Linear Static Analysis

The basic finite element equation to be solved for structures experiencing static loads can be expressed as: (1)
K u = f

Where, K is the stiffness matrix of the structure (an assembly of individual element stiffness matrices). The vector u is the displacement vector, and f is the vector of loads applied to the structure. The above equation is the equilibrium of external and internal forces.

The stiffness matrix is singular, unless displacement boundary conditions are applied to fix the rigid body degrees-of-freedom of the model.
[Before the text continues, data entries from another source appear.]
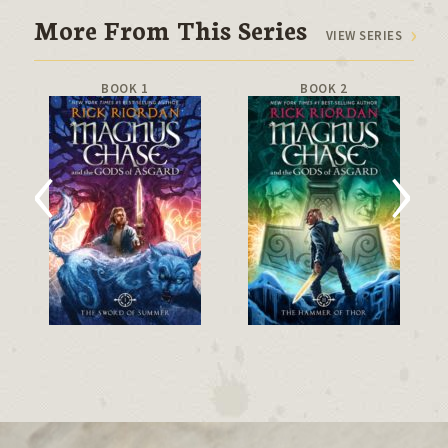
More From This Series
VIEW SERIES
BOOK 1
BOOK 2
‹
›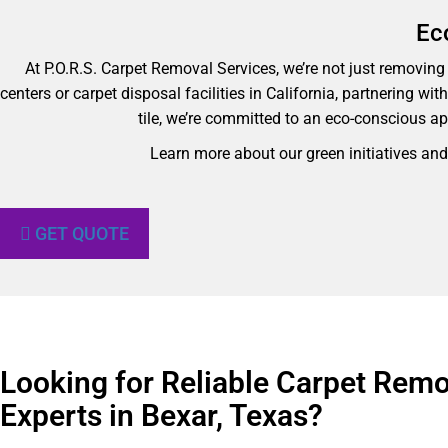
Ec
At P.O.R.S. Carpet Removal Services, we’re not just removing y
centers or carpet disposal facilities in California, partnering wi
tile, we’re committed to an eco-conscious ap
Learn more about our green initiatives an
GET QUOTE
Looking for Reliable Carpet Remo
Experts in Bexar, Texas?​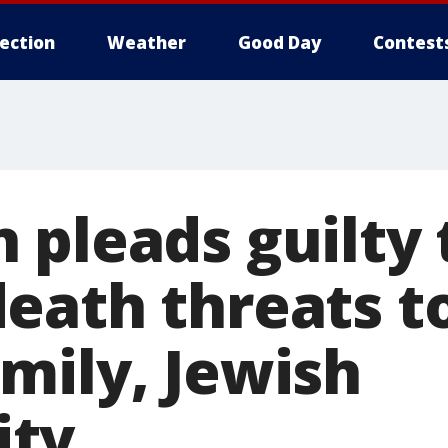
lection
Weather
Good Day
Contest
 pleads guilty 
eath threats 
mily, Jewish
ty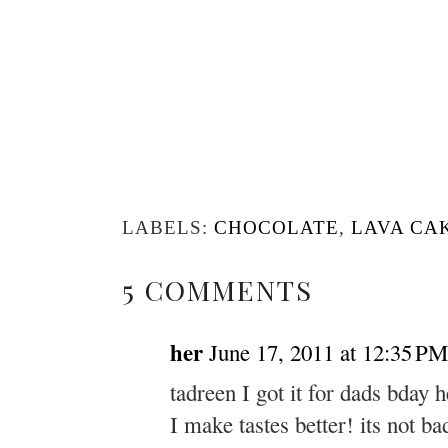
LABELS:
CHOCOLATE
,
LAVA CA
5 COMMENTS
her
June 17, 2011 at 12:35 PM
tadreen I got it for dads bday 
I make tastes better! its not ba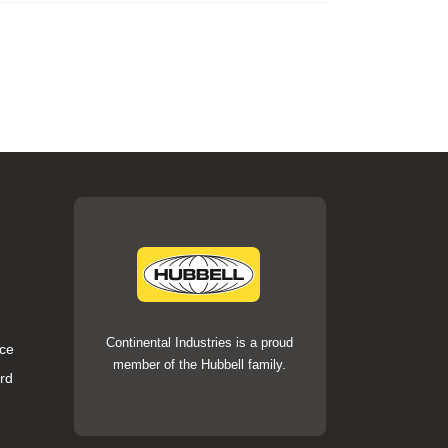
Continental Industries is a proud
ce
member of the Hubbell family.
rd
The equilibrium equation is solved either by a direct or an iterative solver. By default, the direct solver is invoked, whereby the unknown displacements are simultaneously solved using a Gauss elimination method that exploits the sparseness and symmetry of the stiffness matrix, K , for computational efficiency. Alternatively, an iterative solver using the preconditioning conjugate gradient method may be used. While the direct solver is very robust, accurate and efficient, the iterative solver is sometimes superior, in terms of speed, for thick-walled solid structures. The iterative solver is selected through the SOLVTYP Subcase Information Entry, which in turn references a SOLVTYP Bulk Data Entry.

Once the unknown displacements at the nodal points of the elements are calculated, the stresses can be calculated by using the constitutive relations for the material. For linear static analysis where the deformations are in the elastic range, that is, the stresses, σ , are assumed to be linear functions of the strains, ε , Hooke's law can be used to calculate the stresses. Hooke's law can be stated as: σ = C ε with the elasticity matrix C of the material. The strains ε are a function of the displacements.
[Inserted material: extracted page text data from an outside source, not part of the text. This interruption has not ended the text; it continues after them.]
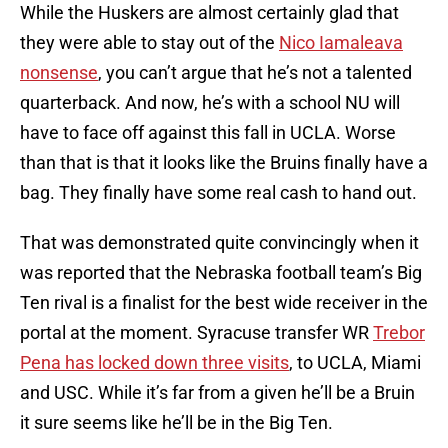
While the Huskers are almost certainly glad that
they were able to stay out of the
Nico Iamaleava
nonsense
, you can’t argue that he’s not a talented
quarterback. And now, he’s with a school NU will
have to face off against this fall in UCLA. Worse
than that is that it looks like the Bruins finally have a
bag. They finally have some real cash to hand out.
That was demonstrated quite convincingly when it
was reported that the Nebraska football team’s Big
Ten rival is a finalist for the best wide receiver in the
portal at the moment. Syracuse transfer WR
Trebor
Pena has locked down three visits
, to UCLA, Miami
and USC. While it’s far from a given he’ll be a Bruin
it sure seems like he’ll be in the Big Ten.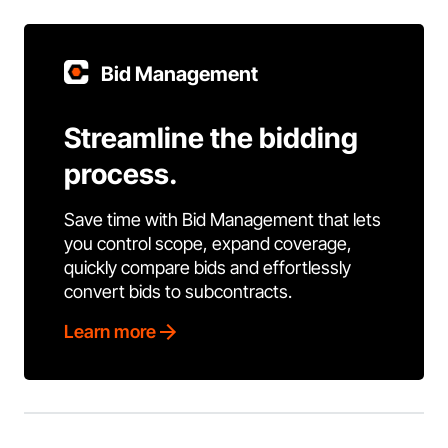
Bid Management
Streamline the bidding
process.
Save time with Bid Management that lets
you control scope, expand coverage,
quickly compare bids and effortlessly
convert bids to subcontracts.
Learn more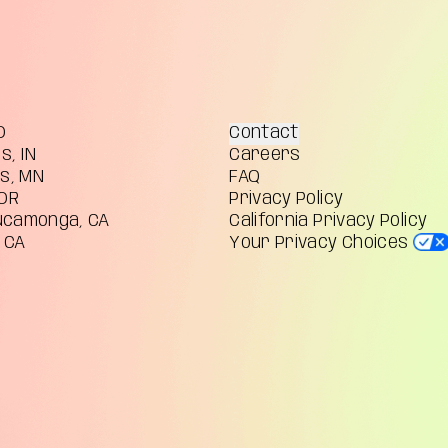
O
Contact
s, IN
Careers
is, MN
FAQ
 OR
Privacy Policy
ucamonga, CA
California Privacy Policy
 CA
Your Privacy Choices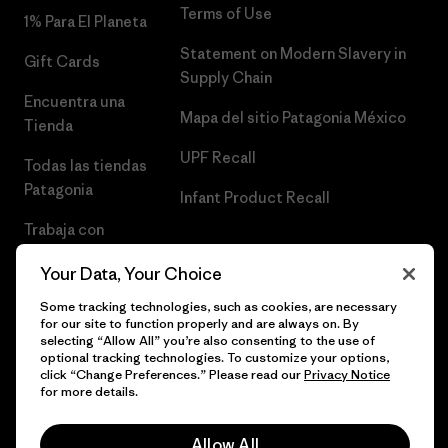
Terms of Use
1% Para El Planeta
Statement on Modern Slavery in
Gift Cards
Supply Chain
Encuentra una
Mapa del sitio Patagonia México
Tienda
UPF Recall
Todas las tiendas
Patagonia
Infant Product Recall
Trabaja con
Nosotros
Your Data, Your Choice
Prensa
Some tracking technologies, such as cookies, are necessary
for our site to function properly and are always on. By
selecting “Allow All” you’re also consenting to the use of
optional tracking technologies. To customize your options,
click “Change Preferences.” Please read our
Privacy Notice
© 2026 Patagonia, Inc. Todos los derechos reservados.
for more details.
Allow All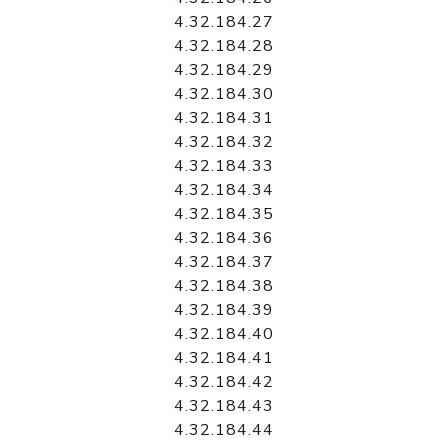
4.32.184.27
4.32.184.28
4.32.184.29
4.32.184.30
4.32.184.31
4.32.184.32
4.32.184.33
4.32.184.34
4.32.184.35
4.32.184.36
4.32.184.37
4.32.184.38
4.32.184.39
4.32.184.40
4.32.184.41
4.32.184.42
4.32.184.43
4.32.184.44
The Static Loads and Boundary Conditions are defined in the Bulk Data section of the input deck. They need to be referenced in the Subcase Information section using an SPC and LOAD statement in a SUBCASE. Each SUBCASE defines a load vector. Thermal loading is defined by referencing Bulk Data Entries with the TEMPERATURE statement in a SUBCASE.

Unconstrained models can be solved using Inertia Relief. SUPORT1 Subcase Information Entry can then reference the boundary conditions that restrain the rigid body motions. Up to six degrees-of-freedom can be restrained. These restraints can also be defined without subcase reference using the SUPORT Bulk Data Entry or automated using PARAM,INREL,-2.